Yesterday I've lost my diving mask when I jumped into a gravel pond. The diving mask is yellow and easy to see, but I immediately lost sight of it because the water is / was very cloudy and it sunk very quickly. The pond is about 5 meters deep at this point.

Would I increase my view further under water when diving with a (waterproof) flashlight for the mask, or would I just light up the floating particles and thus see less far?

  • Do not know that a flashlight would work or not, but my thoughts would be to use a black light (ultraviolet) as it would not illuminate just everything and concentrate on what is in front of you.
    – Ken Graham
    Commented Jul 11, 2020 at 22:35
  • If you search for snorkel "cloudy" water flashlight you'll see some hits that claim improved visibility under those conditions. Some come from flashlight manufacturers though. Do be careful, maybe enlist a friend to watch over you while you dive and consider that maybe the mask might not be worth it. 5m is not a huge depth but surfacing from a deep dive can be a bit tricky because your lungs compress and you lose buoyancy. Obviously people do just fine with practice, but it's a bit of an odd feeling when you first encounter it as you need to push yourself up a bit. Worse in fresh water. Commented Jul 12, 2020 at 5:27
  • Thank you very much for your comments!
    – BogisW
    Commented Jul 12, 2020 at 11:27
  • 1
    I would also strongly advise against trying to dive for your mask in a 5m deep pond with very low visibility. If you have very low visibility it can actually be quite easy to lose your bearing underwater (even knowing where up is), and that can quickly lead to scary situations.
    – fgysin
    Commented Jul 13, 2020 at 5:39

2 Answers 2


As a diver of 30 years now I doubt you will derive much benefit from using a run of the mill torch in cloudy water. Using a torch means giving up one of your hands so when it comes time to feel around on the bottom you will be very restricted and clumsy doing it with one hand and you will get unbalanced. You won't forget where the surface is, as you will naturally float upwards, but you may find yourself under an obstruction that may very well cause you to panic and drown


Depends on how dark it is down there and how cloudy the water is. Sediment in the water column attenuates the light, so you need to bring your own lighting.

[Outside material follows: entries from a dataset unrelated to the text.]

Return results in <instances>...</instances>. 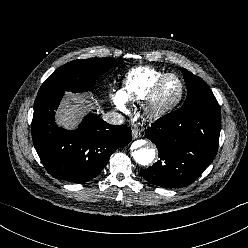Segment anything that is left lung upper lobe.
Listing matches in <instances>:
<instances>
[{
    "label": "left lung upper lobe",
    "instance_id": "1",
    "mask_svg": "<svg viewBox=\"0 0 248 248\" xmlns=\"http://www.w3.org/2000/svg\"><path fill=\"white\" fill-rule=\"evenodd\" d=\"M183 77L188 88L187 98L183 106H190L206 99H213V95L207 84L198 76L186 69H182Z\"/></svg>",
    "mask_w": 248,
    "mask_h": 248
}]
</instances>
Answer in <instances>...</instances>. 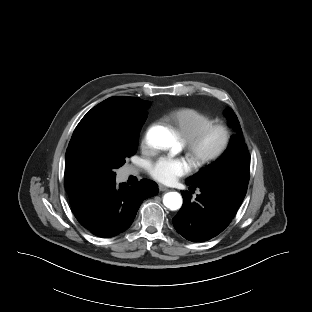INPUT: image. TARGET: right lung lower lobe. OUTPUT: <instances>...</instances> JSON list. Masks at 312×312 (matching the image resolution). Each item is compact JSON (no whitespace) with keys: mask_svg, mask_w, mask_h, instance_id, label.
Returning <instances> with one entry per match:
<instances>
[{"mask_svg":"<svg viewBox=\"0 0 312 312\" xmlns=\"http://www.w3.org/2000/svg\"><path fill=\"white\" fill-rule=\"evenodd\" d=\"M157 193V184L147 179L130 187L125 183L117 186L114 180L72 208V212L94 235L113 237L132 224L143 200Z\"/></svg>","mask_w":312,"mask_h":312,"instance_id":"obj_1","label":"right lung lower lobe"}]
</instances>
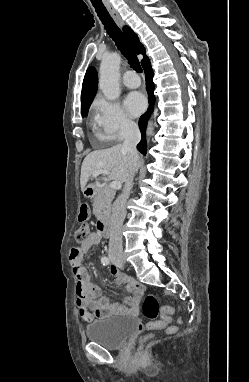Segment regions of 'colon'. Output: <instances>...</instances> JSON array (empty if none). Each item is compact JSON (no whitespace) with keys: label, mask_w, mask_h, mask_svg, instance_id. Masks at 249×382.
<instances>
[{"label":"colon","mask_w":249,"mask_h":382,"mask_svg":"<svg viewBox=\"0 0 249 382\" xmlns=\"http://www.w3.org/2000/svg\"><path fill=\"white\" fill-rule=\"evenodd\" d=\"M88 216V207L86 204L81 206L80 209V220L82 224L76 230L75 239L79 244L84 243L90 234L89 226L84 222ZM142 313L145 318L150 322L145 324L147 329H158L162 327H168L170 332L174 331L176 327L169 326L171 323V315L173 314V309L171 307L160 308L158 298L153 294H148L144 297L142 301ZM160 317L159 320L157 318ZM181 320H179V323ZM147 336L146 338H148Z\"/></svg>","instance_id":"5ec220e1"}]
</instances>
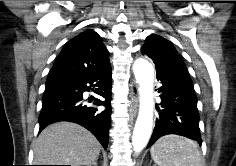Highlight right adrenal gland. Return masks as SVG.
Masks as SVG:
<instances>
[{
    "mask_svg": "<svg viewBox=\"0 0 236 166\" xmlns=\"http://www.w3.org/2000/svg\"><path fill=\"white\" fill-rule=\"evenodd\" d=\"M90 166H97V160Z\"/></svg>",
    "mask_w": 236,
    "mask_h": 166,
    "instance_id": "right-adrenal-gland-1",
    "label": "right adrenal gland"
}]
</instances>
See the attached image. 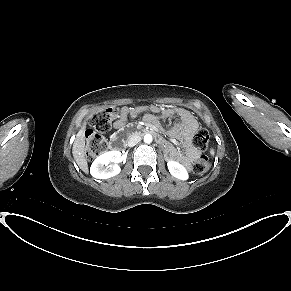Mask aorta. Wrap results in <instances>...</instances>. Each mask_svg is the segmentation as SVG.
I'll list each match as a JSON object with an SVG mask.
<instances>
[{
  "label": "aorta",
  "instance_id": "762f6f07",
  "mask_svg": "<svg viewBox=\"0 0 291 291\" xmlns=\"http://www.w3.org/2000/svg\"><path fill=\"white\" fill-rule=\"evenodd\" d=\"M152 140H153V137H152L151 134H146V135L144 136V142H145V143L149 144V143L152 142Z\"/></svg>",
  "mask_w": 291,
  "mask_h": 291
}]
</instances>
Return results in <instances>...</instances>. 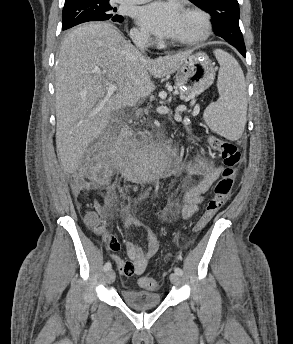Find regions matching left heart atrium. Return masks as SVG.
<instances>
[{"label":"left heart atrium","instance_id":"obj_1","mask_svg":"<svg viewBox=\"0 0 293 344\" xmlns=\"http://www.w3.org/2000/svg\"><path fill=\"white\" fill-rule=\"evenodd\" d=\"M138 24L160 38H171L177 32L182 13L173 2H154L137 10Z\"/></svg>","mask_w":293,"mask_h":344}]
</instances>
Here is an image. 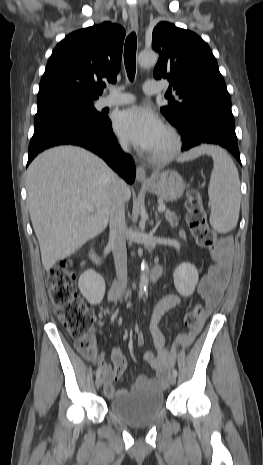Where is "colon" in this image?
I'll return each mask as SVG.
<instances>
[{
    "instance_id": "obj_1",
    "label": "colon",
    "mask_w": 263,
    "mask_h": 465,
    "mask_svg": "<svg viewBox=\"0 0 263 465\" xmlns=\"http://www.w3.org/2000/svg\"><path fill=\"white\" fill-rule=\"evenodd\" d=\"M187 222L201 247L212 254L218 252L216 234L209 228L202 200L197 191H191L186 202ZM48 293L58 319L75 341L76 348L86 357H95V340L92 334L94 316L76 289V275L68 261L54 266L47 276ZM204 317L203 306L198 304L184 317L185 326L198 329Z\"/></svg>"
}]
</instances>
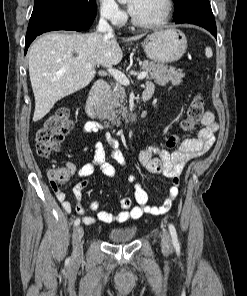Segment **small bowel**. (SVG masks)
<instances>
[{
  "instance_id": "c3829d8e",
  "label": "small bowel",
  "mask_w": 247,
  "mask_h": 296,
  "mask_svg": "<svg viewBox=\"0 0 247 296\" xmlns=\"http://www.w3.org/2000/svg\"><path fill=\"white\" fill-rule=\"evenodd\" d=\"M145 90H153L154 84L147 82ZM202 128L199 130L196 138H187L183 140L179 147L173 151L153 146L142 150L138 159L143 167L153 175L164 176L172 181L168 194L164 198L161 205H150L148 203V194L143 187L138 183L134 176H129V181L134 183V192L132 196H125L120 198L121 211L118 213H111L105 210H100L99 202L95 201L90 204V209L96 211V217L82 216V222L91 225L95 222H103L106 224L124 223L130 220H137L144 215L156 216L162 215L170 210L173 201L178 194L179 177L191 159L206 153L214 143V135L217 131V123L214 114L211 111H206L201 118ZM103 130V126L95 121H88L82 127L84 135H90L95 132ZM94 148V155L88 163L83 165L78 170V175L83 178L76 183L72 188V194L75 198L73 205L68 199L64 191L56 190L55 195L57 200L62 205L67 213L75 211L78 214H83L84 210L81 206V199L83 190L90 184V177L96 170H100L107 177H115L117 171L115 167L110 164L106 157L104 146L96 141H91ZM113 159L123 168H127V160L119 149L118 144L113 141L111 146ZM70 175H73L76 170L73 165L68 167ZM178 179V182L175 180Z\"/></svg>"
}]
</instances>
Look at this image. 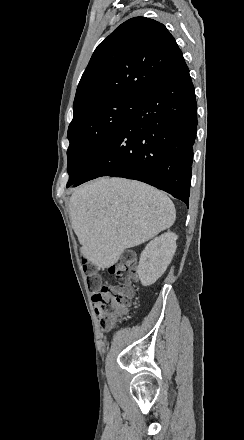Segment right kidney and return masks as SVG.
Instances as JSON below:
<instances>
[{
    "label": "right kidney",
    "mask_w": 244,
    "mask_h": 440,
    "mask_svg": "<svg viewBox=\"0 0 244 440\" xmlns=\"http://www.w3.org/2000/svg\"><path fill=\"white\" fill-rule=\"evenodd\" d=\"M177 238L176 234L166 232L147 244L140 256L137 270L142 286L155 284L164 274L176 252Z\"/></svg>",
    "instance_id": "ca27d5eb"
}]
</instances>
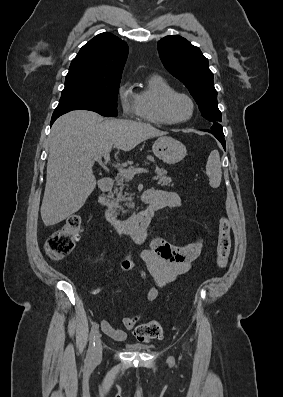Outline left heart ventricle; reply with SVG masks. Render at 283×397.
I'll return each instance as SVG.
<instances>
[{
    "label": "left heart ventricle",
    "mask_w": 283,
    "mask_h": 397,
    "mask_svg": "<svg viewBox=\"0 0 283 397\" xmlns=\"http://www.w3.org/2000/svg\"><path fill=\"white\" fill-rule=\"evenodd\" d=\"M191 110L189 102L182 98L176 97L170 104V114L175 119H182L189 115Z\"/></svg>",
    "instance_id": "1"
}]
</instances>
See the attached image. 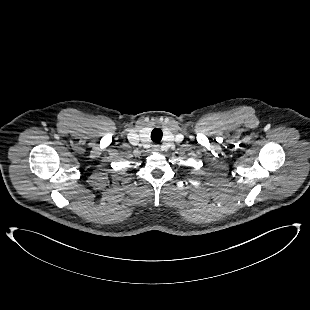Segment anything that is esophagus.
I'll use <instances>...</instances> for the list:
<instances>
[{"label":"esophagus","mask_w":310,"mask_h":310,"mask_svg":"<svg viewBox=\"0 0 310 310\" xmlns=\"http://www.w3.org/2000/svg\"><path fill=\"white\" fill-rule=\"evenodd\" d=\"M154 149L157 150V149H158V146H154Z\"/></svg>","instance_id":"esophagus-1"}]
</instances>
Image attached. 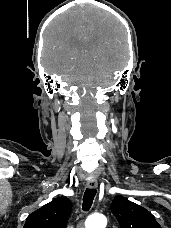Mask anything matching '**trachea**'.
I'll return each instance as SVG.
<instances>
[{
	"instance_id": "obj_1",
	"label": "trachea",
	"mask_w": 171,
	"mask_h": 228,
	"mask_svg": "<svg viewBox=\"0 0 171 228\" xmlns=\"http://www.w3.org/2000/svg\"><path fill=\"white\" fill-rule=\"evenodd\" d=\"M95 195H96V189H86L83 196V204H82V208L84 211H88L90 209Z\"/></svg>"
}]
</instances>
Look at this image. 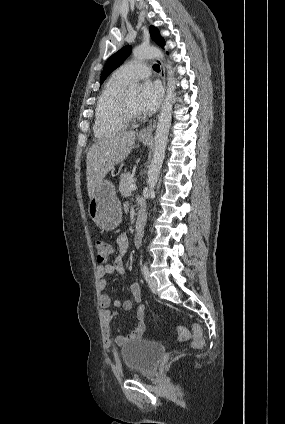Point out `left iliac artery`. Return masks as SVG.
Returning <instances> with one entry per match:
<instances>
[{"label":"left iliac artery","instance_id":"left-iliac-artery-1","mask_svg":"<svg viewBox=\"0 0 285 424\" xmlns=\"http://www.w3.org/2000/svg\"><path fill=\"white\" fill-rule=\"evenodd\" d=\"M143 275H144L145 280L148 281V279H149V270H148V268L146 266V263L143 266Z\"/></svg>","mask_w":285,"mask_h":424}]
</instances>
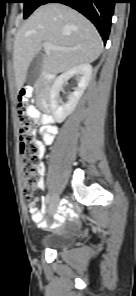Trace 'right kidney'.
<instances>
[{
    "mask_svg": "<svg viewBox=\"0 0 136 296\" xmlns=\"http://www.w3.org/2000/svg\"><path fill=\"white\" fill-rule=\"evenodd\" d=\"M91 75L92 66L89 63H84L72 67L56 78L50 90V103L52 114L57 122H63L65 118L74 111L89 84ZM74 76L78 81V86L75 88V91L69 95L68 101L64 103L60 98L59 92L63 84Z\"/></svg>",
    "mask_w": 136,
    "mask_h": 296,
    "instance_id": "ca27d5eb",
    "label": "right kidney"
}]
</instances>
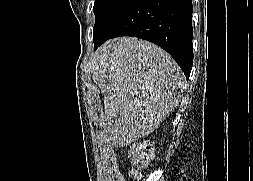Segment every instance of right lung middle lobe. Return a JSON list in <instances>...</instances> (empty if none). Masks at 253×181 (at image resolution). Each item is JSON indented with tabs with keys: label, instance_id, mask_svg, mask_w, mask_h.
Segmentation results:
<instances>
[{
	"label": "right lung middle lobe",
	"instance_id": "1",
	"mask_svg": "<svg viewBox=\"0 0 253 181\" xmlns=\"http://www.w3.org/2000/svg\"><path fill=\"white\" fill-rule=\"evenodd\" d=\"M132 0H95L93 11L95 25L93 36L100 35Z\"/></svg>",
	"mask_w": 253,
	"mask_h": 181
}]
</instances>
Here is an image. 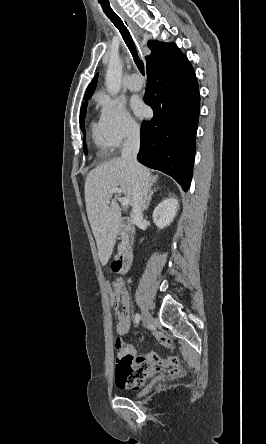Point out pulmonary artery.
Instances as JSON below:
<instances>
[{"label": "pulmonary artery", "mask_w": 266, "mask_h": 444, "mask_svg": "<svg viewBox=\"0 0 266 444\" xmlns=\"http://www.w3.org/2000/svg\"><path fill=\"white\" fill-rule=\"evenodd\" d=\"M143 83L139 77L138 74L133 73L129 76V79L127 81V87L131 91H139L142 89Z\"/></svg>", "instance_id": "e3ab8cb5"}]
</instances>
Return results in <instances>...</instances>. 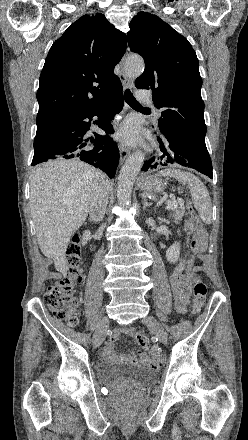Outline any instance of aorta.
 Here are the masks:
<instances>
[{"mask_svg": "<svg viewBox=\"0 0 248 440\" xmlns=\"http://www.w3.org/2000/svg\"><path fill=\"white\" fill-rule=\"evenodd\" d=\"M125 71L131 77H139L144 71V61L139 56L128 57L125 61ZM144 162V153L142 151L134 152L125 162L118 176L117 199L123 206H129L134 182L142 168Z\"/></svg>", "mask_w": 248, "mask_h": 440, "instance_id": "1", "label": "aorta"}]
</instances>
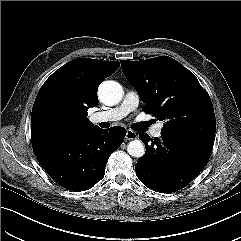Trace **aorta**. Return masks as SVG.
Wrapping results in <instances>:
<instances>
[{
    "mask_svg": "<svg viewBox=\"0 0 241 241\" xmlns=\"http://www.w3.org/2000/svg\"><path fill=\"white\" fill-rule=\"evenodd\" d=\"M100 100L106 105L118 104L123 96L122 86L115 81H104L98 88ZM129 155L135 158H140L145 154V147L140 140H133L127 146Z\"/></svg>",
    "mask_w": 241,
    "mask_h": 241,
    "instance_id": "1",
    "label": "aorta"
}]
</instances>
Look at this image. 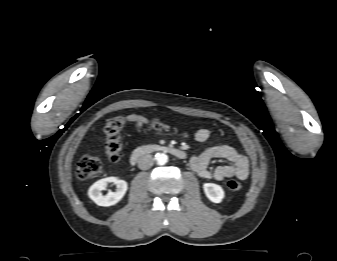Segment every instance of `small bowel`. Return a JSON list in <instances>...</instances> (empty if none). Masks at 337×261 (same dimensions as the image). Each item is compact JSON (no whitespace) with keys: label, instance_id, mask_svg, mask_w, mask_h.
<instances>
[{"label":"small bowel","instance_id":"1","mask_svg":"<svg viewBox=\"0 0 337 261\" xmlns=\"http://www.w3.org/2000/svg\"><path fill=\"white\" fill-rule=\"evenodd\" d=\"M127 118L132 122L146 120L144 116L135 114L129 115ZM209 136L210 132L206 128H200L194 134V138L198 142H205ZM213 159H225L230 164L219 165L214 170H211L209 164ZM190 166L199 177L204 179L214 178L222 181L230 177H237L245 180L249 175V160L247 156L228 145L212 146L202 153L192 156Z\"/></svg>","mask_w":337,"mask_h":261}]
</instances>
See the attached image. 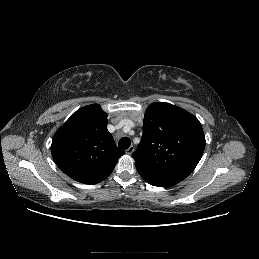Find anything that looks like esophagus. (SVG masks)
<instances>
[{
	"label": "esophagus",
	"mask_w": 259,
	"mask_h": 259,
	"mask_svg": "<svg viewBox=\"0 0 259 259\" xmlns=\"http://www.w3.org/2000/svg\"><path fill=\"white\" fill-rule=\"evenodd\" d=\"M134 152V147L130 146L127 150H126V154L131 155Z\"/></svg>",
	"instance_id": "1"
}]
</instances>
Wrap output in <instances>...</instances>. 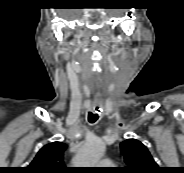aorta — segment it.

Obviously if the sediment is soup like, such as if someone's fin has kicked up the bottom sediment, there's not much that a torch can help with.

If it's just a bit mucky, e.g. following a storm or an algal bloom, then a torch will help cut through the sediment. You will find that a bright and tightly focussed torch beam (say 6 degrees) will be much better than a wide beam which creates a lot of back-scatter. Also a bit of an angle between you and the beam can help too, holding the torch out to the side.

If the sediment's been kicked up you may find some better visibility if you gently ascend a little.

A "Goodman Handle" on the torch helps to hold it whilst leaving your fingers free to grip things, such as a reel which you may use to 'line off' off the shot line/anchor.